Berdasarkan model visualisasi terintegrasi multifase dan multifisika yang disebutkan di atas, dimungkinkan untuk lebih jauh mengeksplorasi dampak elemen atau variabel individual pada distribusi muatan, pengangkutan gas, dan distribusi air dengan memisahkan faktor-faktor ini. Ini dapat dicapai dengan memodifikasi “cacat” morfologis selama segmentasi, yang memungkinkan ekstraksi dan penyesuaian elemen atau variabel tunggal. Melalui pendekatan ini, pengaruh setiap faktor yang terisolasi pada medan fisik dan kinerja keseluruhan dapat diselidiki secara sistematis. Karena CT adalah teknik pencitraan tomografi, penyesuaian pada segmentasi setiap irisan 2D individual dapat digunakan untuk memodifikasi keseluruhan struktur 3D. Ini memungkinkan perubahan atau penghapusan langkah demi langkah dari setiap “cacat” morfologis tertentu. Seperti yang diilustrasikan dalam Gambar 4 , pemisahan dapat dicapai dengan menugaskan kembali wilayah seperti pori-pori membran, retakan katalis, dan migrasi katalis. Proses ini memungkinkan pembentukan model yang terkait, tetapi dimodifikasi secara khusus: ① model asli, “② tidak ada pori-pori membran,” “③ tidak ada retakan katalis,” dan “④ tidak ada migrasi katalis”. Selain itu, model yang diberi nama “⑤ flat membran” dan “⑥ campuran fase Shrink” telah dibuat. Proses pembuatan model cacat terisolasi ini, bersama dengan perubahan struktural dan perubahan kondisi, dirinci dalam Tabel 1. Model-model ini disempurnakan dengan memodifikasi struktur 3D melalui penyesuaian irisan demi irisan pada gambar penampang melintang. Informasi yang lebih terperinci disediakan dalam Gambar S6–S10 (Informasi Pendukung). Model-model yang menggabungkan cacat juga diproduksi. Ini akan dijelaskan kemudian tetapi juga dicantumkan dalam Tabel 1 untuk kelengkapan.

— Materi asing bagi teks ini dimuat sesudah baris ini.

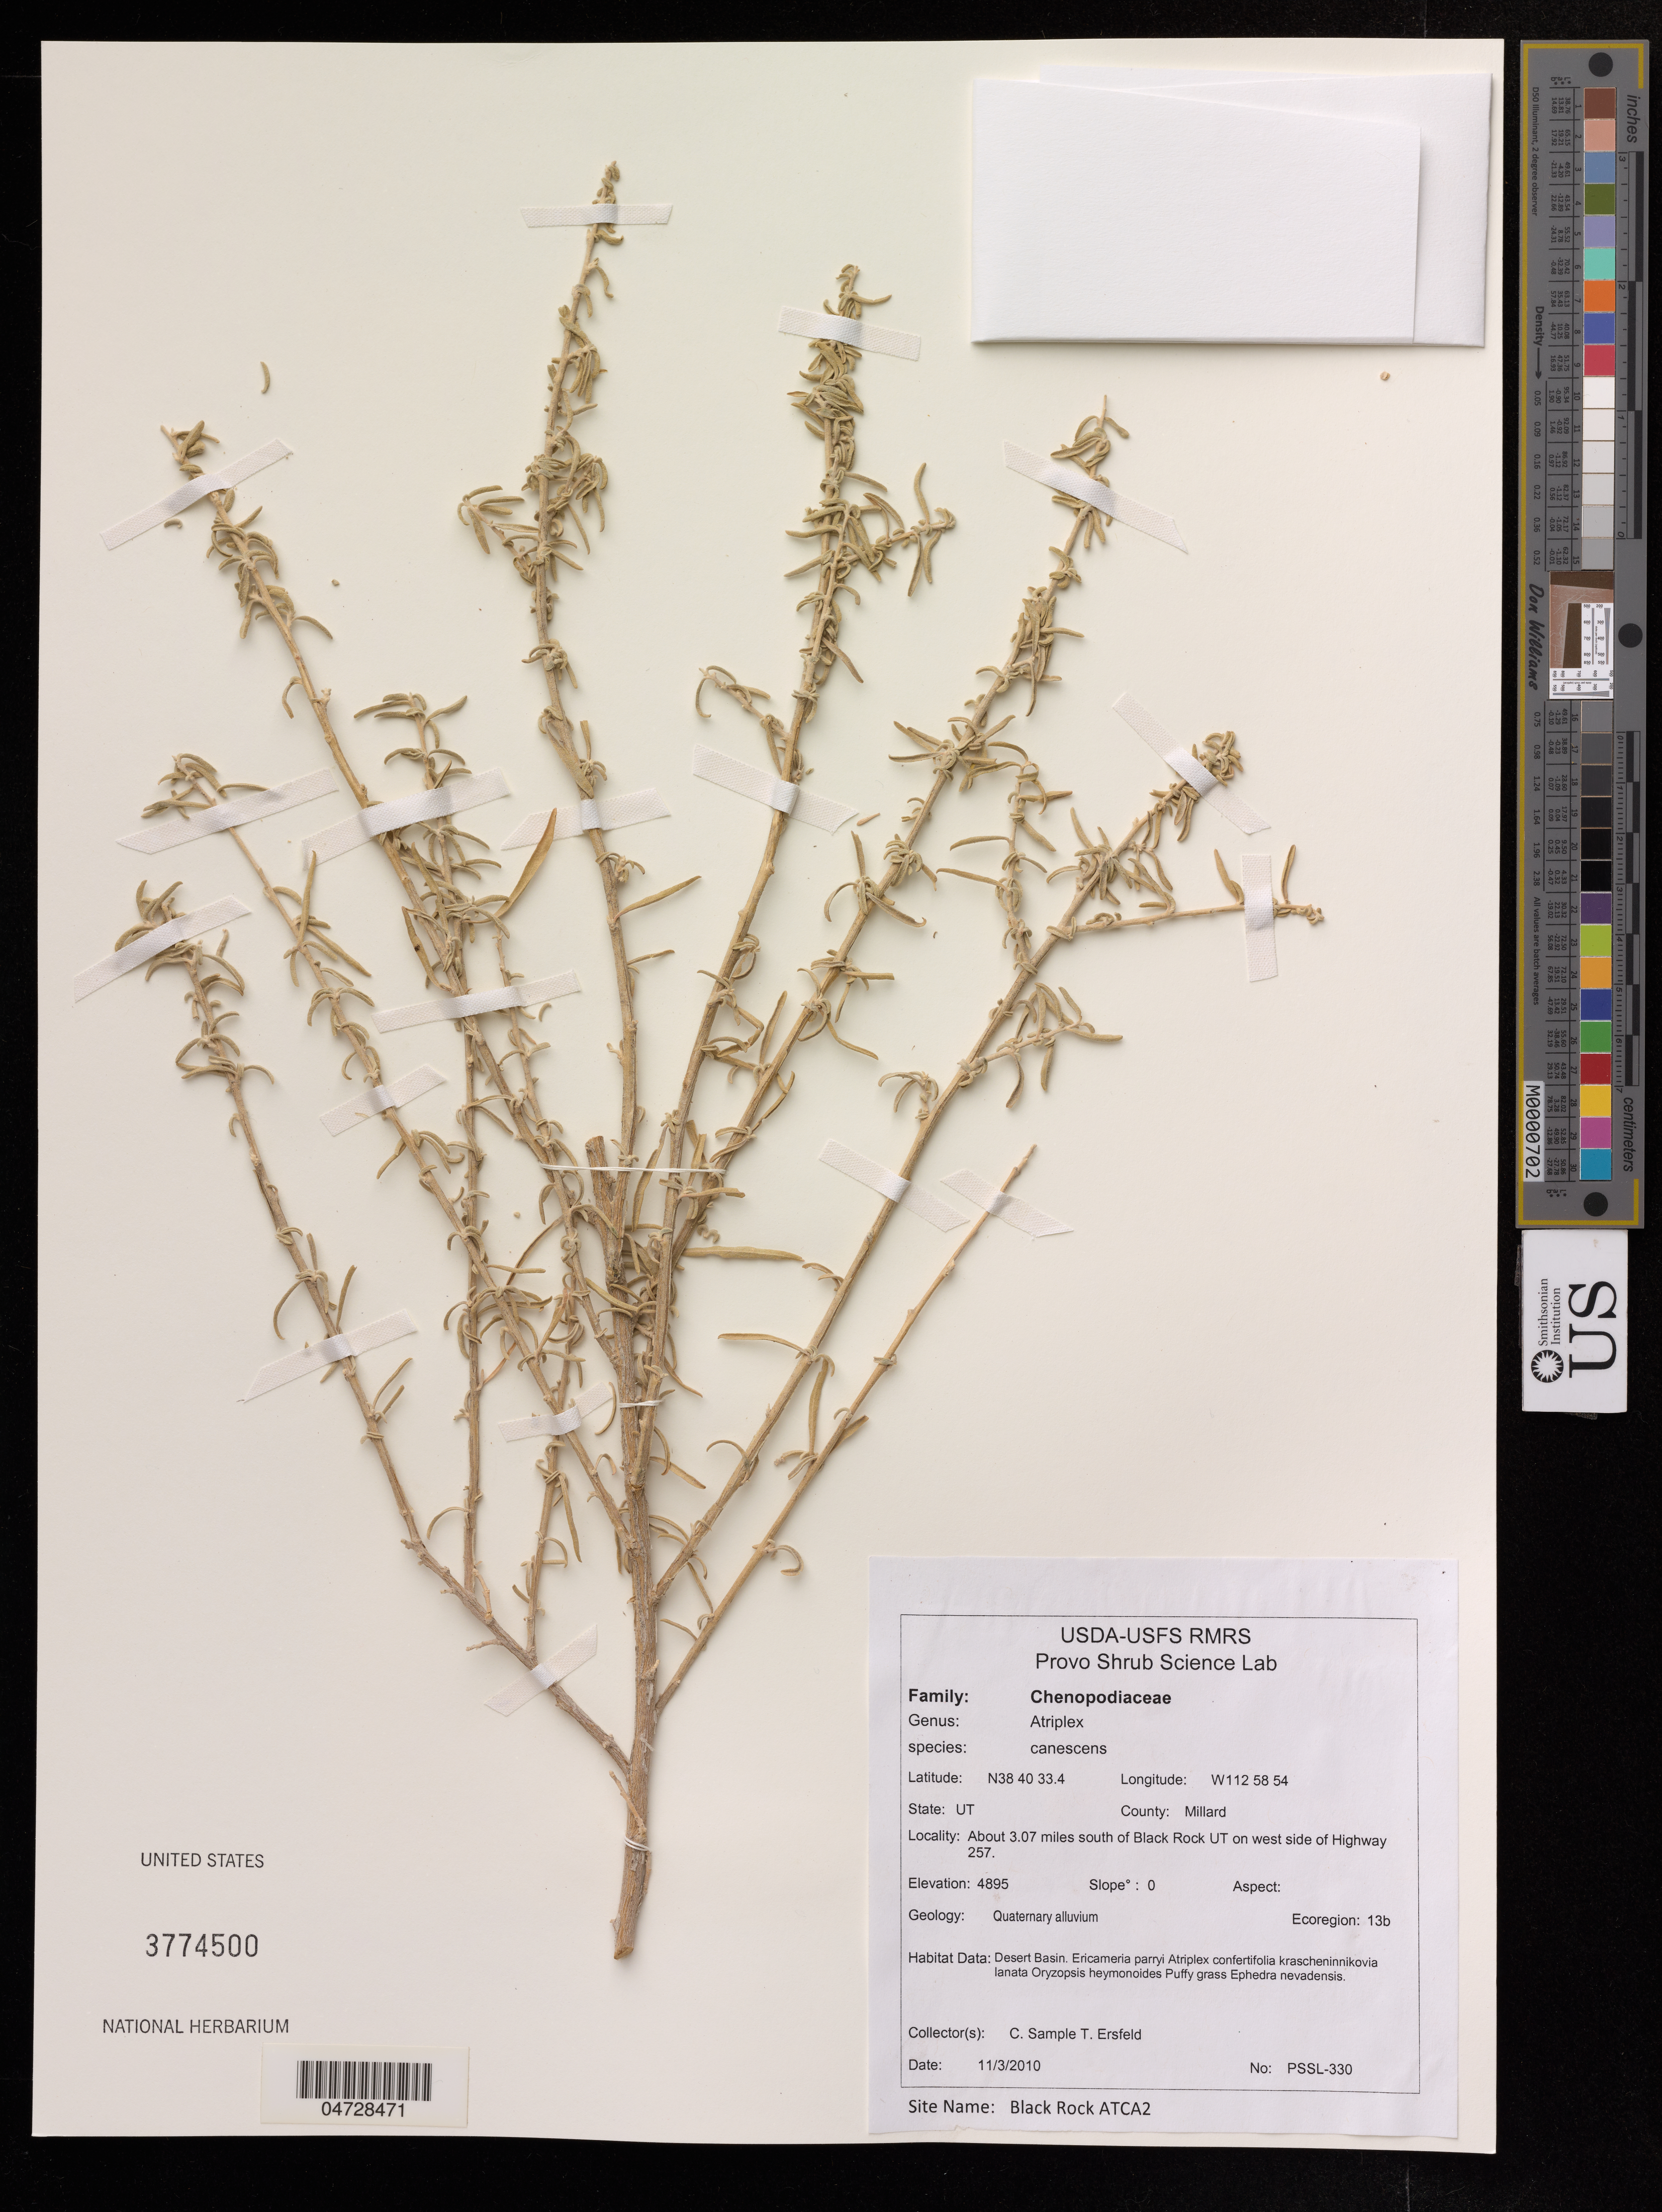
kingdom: Plantae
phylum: Tracheophyta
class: Magnoliopsida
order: Caryophyllales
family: Amaranthaceae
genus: Atriplex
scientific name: Atriplex canescens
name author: (Pursh) Nutt.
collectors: C. Sample & T. Ersfeld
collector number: PSSL-330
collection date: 2010-11-03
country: United States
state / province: Utah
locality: Millard. About 3.07 miles south of Black Rock UT on west side of Highway 257.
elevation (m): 1492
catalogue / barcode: US 3774500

Simulasi berbasis elektrokimia memungkinkan karakterisasi distribusi potensial dan arus dalam MEA pada berbagai tegangan keluaran, seperti yang digambarkan pada Gambar 5a dan Video S1 (Informasi Pendukung). Pendekatan ini memfasilitasi derivasi kurva polarisasi dan kurva kerapatan daya. Kurva polarisasi tersimulasi untuk MEA berdasarkan membran PVP-PES setelah AST, serta untuk model yang dipisahkan dengan “cacat” morfologi individual, disajikan pada Gambar 5b . Yang penting, sementara kurva polarisasi dan kerapatan daya tersimulasi tidak sepenuhnya cocok dengan data eksperimen, mereka menunjukkan karakteristik yang serupa, keduanya menunjukkan penurunan OCV karena persilangan hidrogen. Perbandingan antara kurva polarisasi tersimulasi dan eksperimental (Gambar S11 , Informasi Pendukung) menunjukkan korelasi yang kuat, yang mencerminkan kemampuan model dalam memperkirakan perilaku multifase dan multifisika MEA setelah AST. Sementara model secara efektif menangkap tren utama, penyimpangan kecil tetap ada karena faktor-faktor seperti ukuran domain komputasi. Meskipun demikian, hasil ini menunjukkan bahwa sifat struktural dan transportasi yang diekstraksi dari model berbasis CT memberikan dasar representatif untuk prediksi kinerja elektrokimia. Selain itu, meskipun model tersebut tidak secara eksplisit menyertakan kontribusi impedansi dari pelat medan aliran, kabel, dan komponen eksternal lainnya, dampaknya terhadap kinerja keseluruhan tampaknya minimal dalam domain yang disimulasikan.
Sebelum keluaran dari simulasi dipertimbangkan lebih lanjut, perlu diketahui bahwa pendekatan pemodelan yang digunakan melibatkan berbagai asumsi dan keterbatasan. Domain komputasi tidak secara eksplisit mencakup saluran dan rusuk medan aliran, yang berarti bahwa efek kompresi potensial pada GDL dan variasi dalam distribusi reaktan karena interaksi saluran-rusuk tidak diperhitungkan. Selain itu, sementara morfologi membran dimodifikasi dalam model, struktur pori internal CL diasumsikan tetap tidak berubah, yang mungkin tidak sepenuhnya menangkap variasi lokal yang disebabkan oleh deformasi membran. Lebih jauh, validasi resistansi tidak disertakan, karena data resistansi frekuensi tinggi waktu nyata tidak tersedia dalam penelitian ini. Akhirnya, ukuran domain dibatasi oleh kendala komputasi, mencegah simulasi dari sepenuhnya mewakili variasi struktural skala besar dalam MEA. Rincian tertentu yang tidak dapat direkonstruksi dalam 3D diperlakukan sebagai homogen dan sebaliknya diperhitungkan melalui pemodelan berparameter. Oleh karena itu, faktor-faktor ini harus dipertimbangkan ketika menafsirkan hasil, karena dapat mewakili sumber kesalahan potensial.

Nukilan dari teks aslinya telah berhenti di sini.